◆ **Short problem**:
Turn the lines below, starting at the line containing "its end time?" and ending after the line containing "the 7 AM line.", into a Markdown table with the columns "Row" and "Line", leaving out blank lines. Leave the pictures out of the table.

◆ **Entries**:
^^^^^^^^^^^^^^^^

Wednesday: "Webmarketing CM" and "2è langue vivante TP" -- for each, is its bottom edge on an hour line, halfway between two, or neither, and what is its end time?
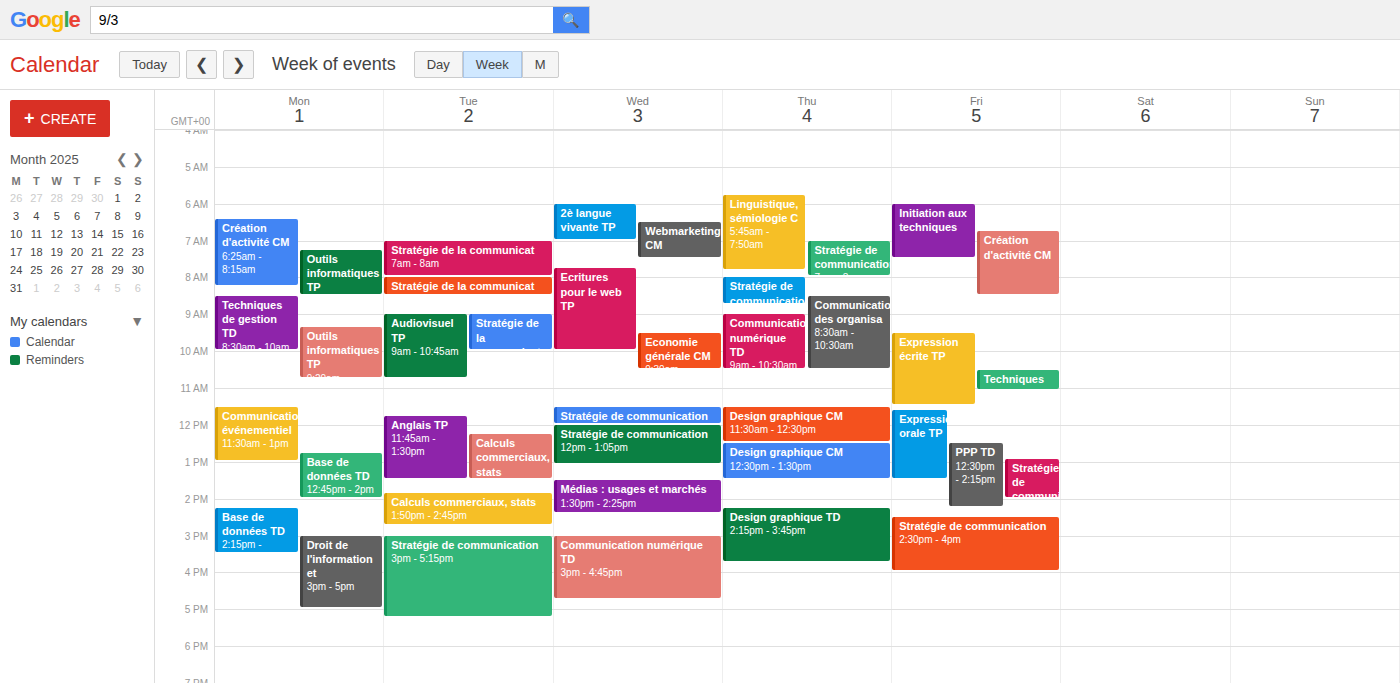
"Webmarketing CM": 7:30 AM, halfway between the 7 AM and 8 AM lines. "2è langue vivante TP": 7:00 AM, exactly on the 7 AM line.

^^^^^^^^^^^^^^^^

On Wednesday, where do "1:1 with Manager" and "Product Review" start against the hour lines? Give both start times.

^^^^^^^^^^^^^^^^

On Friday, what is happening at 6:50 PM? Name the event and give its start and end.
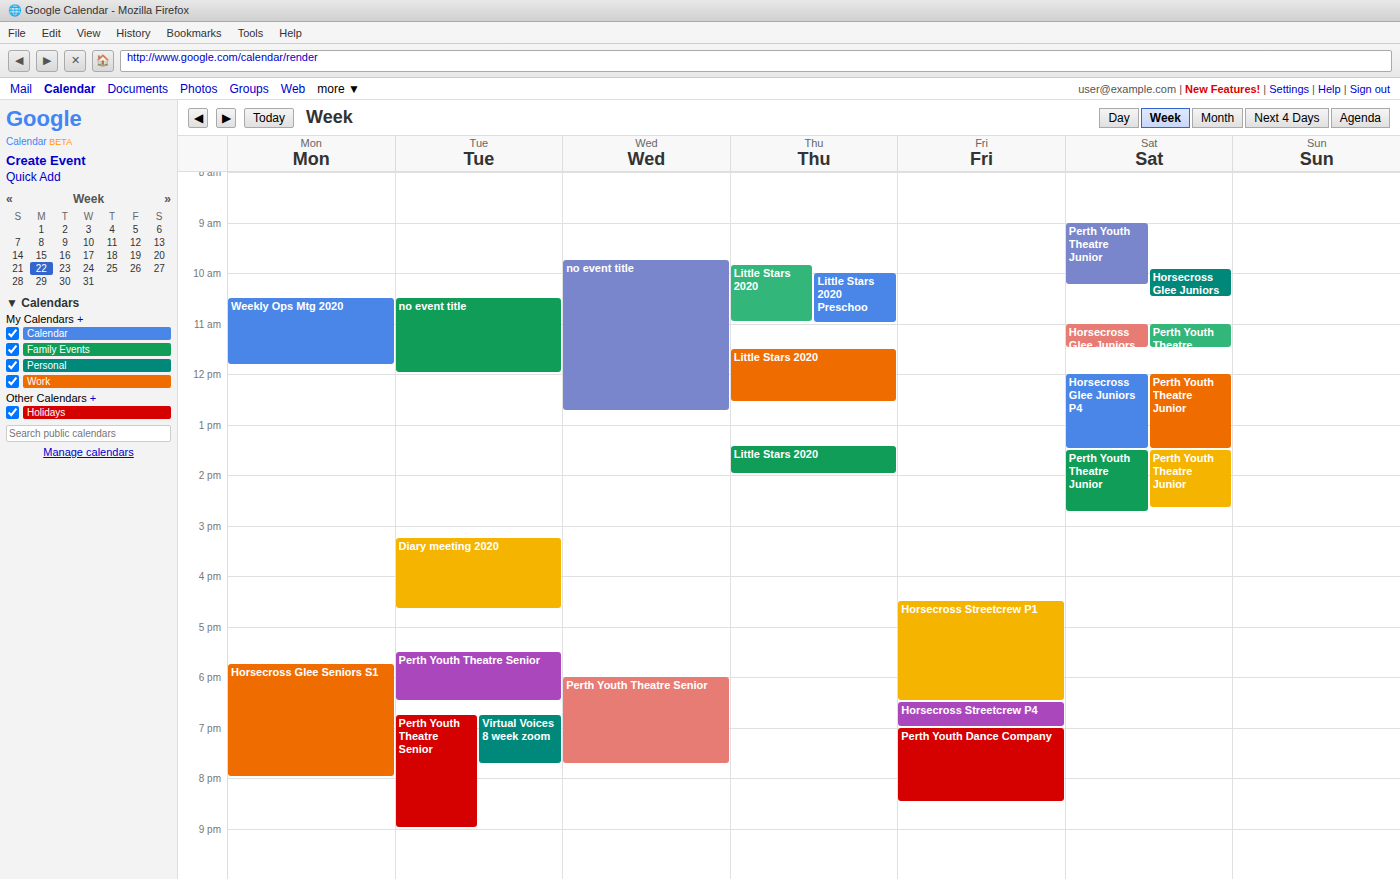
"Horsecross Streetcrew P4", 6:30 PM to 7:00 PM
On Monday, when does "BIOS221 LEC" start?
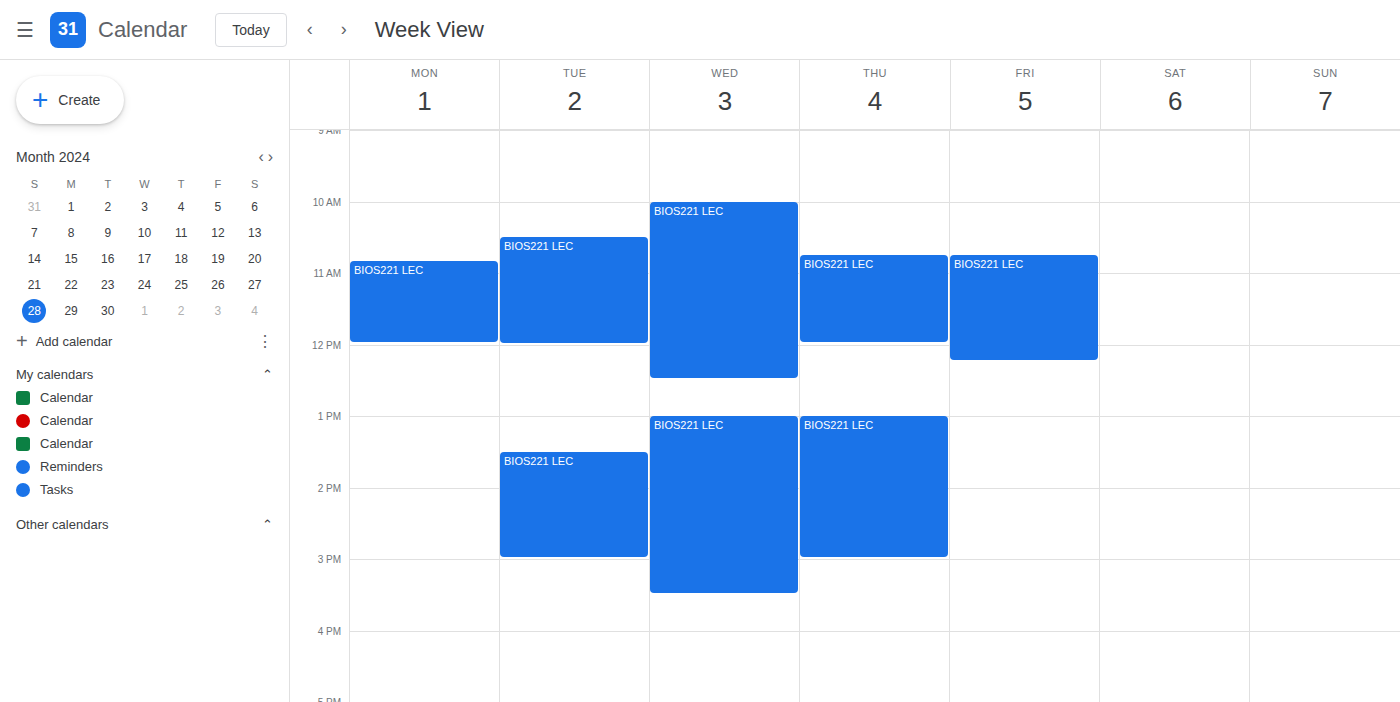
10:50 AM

^^^^^^^^^^^^^^^^

◆ **Reply**:
| Row | Line |
|---|---|
| 1 | Wednesday: "Webmarketing CM" and "2è langue vivante TP" -- for each, is its bottom edge on an hour line, halfway between two, or neither, and what is its end time? |
| 2 | "Webmarketing CM": 7:30 AM, halfway between the 7 AM and 8 AM lines. "2è langue vivante TP": 7:00 AM, exactly on the 7 AM line. |